En tenant compte des nombreuses étapes de la post‑production — par exemple, après le montage, il faut encore traiter le son, la couleur et les effets — Adobe Premiere Pro est globalement un excellent point d’entrée. Sa valeur ne réside pas seulement dans ses fonctions propres, mais surtout dans son rôle de “hub de coordination” au sein de l’écosystème Adobe Creative Cloud.
PR est édité par Adobe. Il peut se connecter en version native avec Photoshop (PS), After Effects (AE), Audition (AU) et les autres logiciels spécialisés de la suite. Autrement dit, lorsque tu veux traiter un plan (par exemple pour enlever du bruit, ajouter des effets, etc.), tu peux le copier et l’ouvrir directement dans les autres logiciels Adobe, sans devoir faire un pré‑export. Cela améliore déjà énormément l’efficacité du travail.
Flux de travail collaboratif avec PR comme noyau
Après avoir réalisé ton pré‑montage dans PR, tu peux faire appel sans rupture aux outils professionnels de la suite Adobe pour des traitements plus précis.
Éléments auxiliaires pour étendre les capacités de PR
Grâce à une base d’utilisateurs très large, PR dispose d’un écosystème riche en ressources tierces, qui peut considérablement améliorer ton efficacité et la créativité de tes projets.
Comment commencer à apprendre
Si tu débutes tout juste : il est conseillé de commencer par le duo PR + AU, en te concentrant sur la narration (montage) et sur la qualité du son (audio) ; c’est la base la plus essentielle.
Si tu veux améliorer l’aspect visuel : une fois les bases de PR acquises, commence à apprendre AE. Commence par le motion design et les animations de texte, puis aborde progressivement la composition d’effets spéciaux.
Si tu t’intéresses à la couleur façon cinéma : après avoir bien compris le flux de travail du montage, tu peux te plonger plus en profondeur dans DaVinci Resolve.
En conclusion, il n’y a pas de bon ou de mauvais logiciel en soi : l’important est de trouver celui qui te convient.
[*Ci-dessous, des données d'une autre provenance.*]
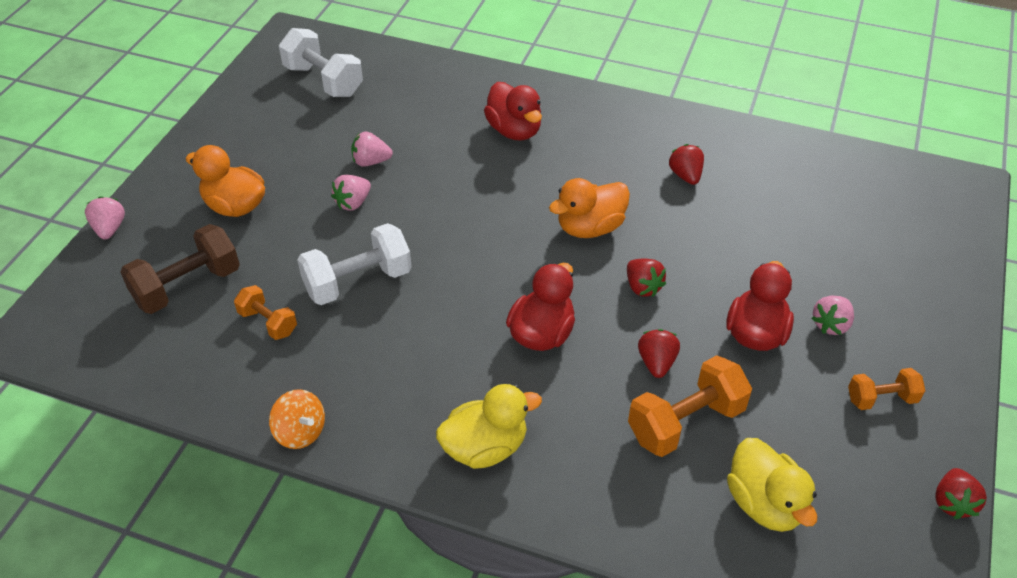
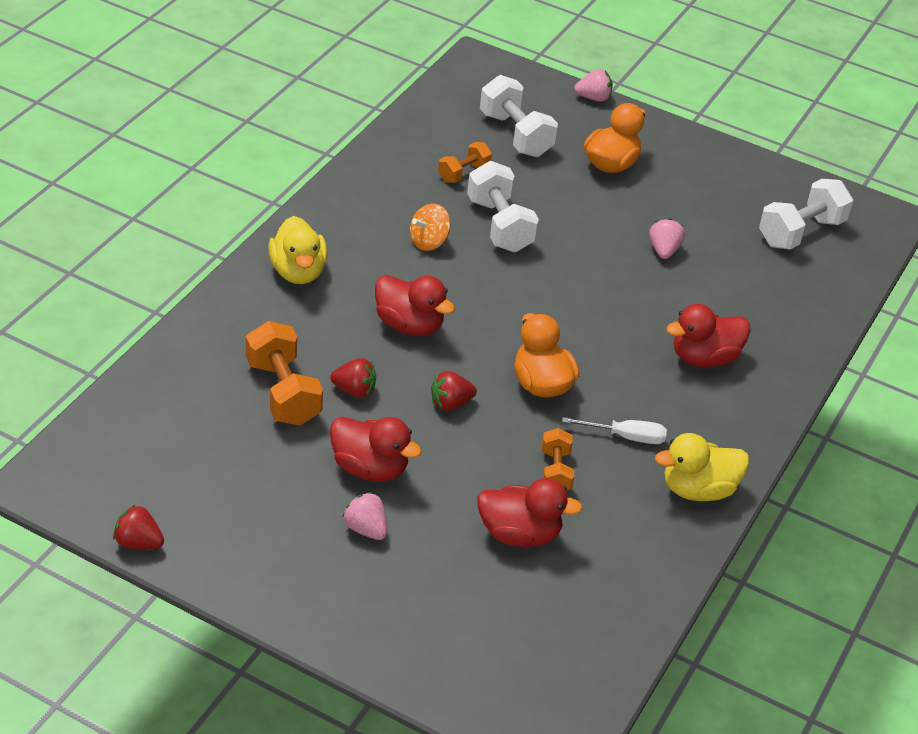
camera: 95 degrees right, 5 degrees down
(187, 286) = (515, 135): brown dumbbell -> white dumbbell
(300, 432) = (345, 181): orange spinning top -> orange spinning top (429, 242)
(353, 203) = (604, 233): pink strawberry -> none
(633, 170) = (626, 437): none -> white screwdriver
(685, 176) = (611, 478): red strawberry -> none
(764, 504) = (185, 419): yellow duck -> yellow duck (698, 490)
(779, 224) = (520, 534): none -> red duck
(881, 399) = (264, 535): orange dumbbell -> orange dumbbell (555, 471)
Certains préfèrent l’écosystème Mac d’Apple et montent toujours avec FCPX ; d’autres sont habitués à Windows et travaillent en permanence sur PR. Mais la logique d’utilisation d’un logiciel de montage reste fondamentalement la même.
Le logiciel n’est pas ce qui compte le plus : ce qui compte, c’est toujours la manière de penser.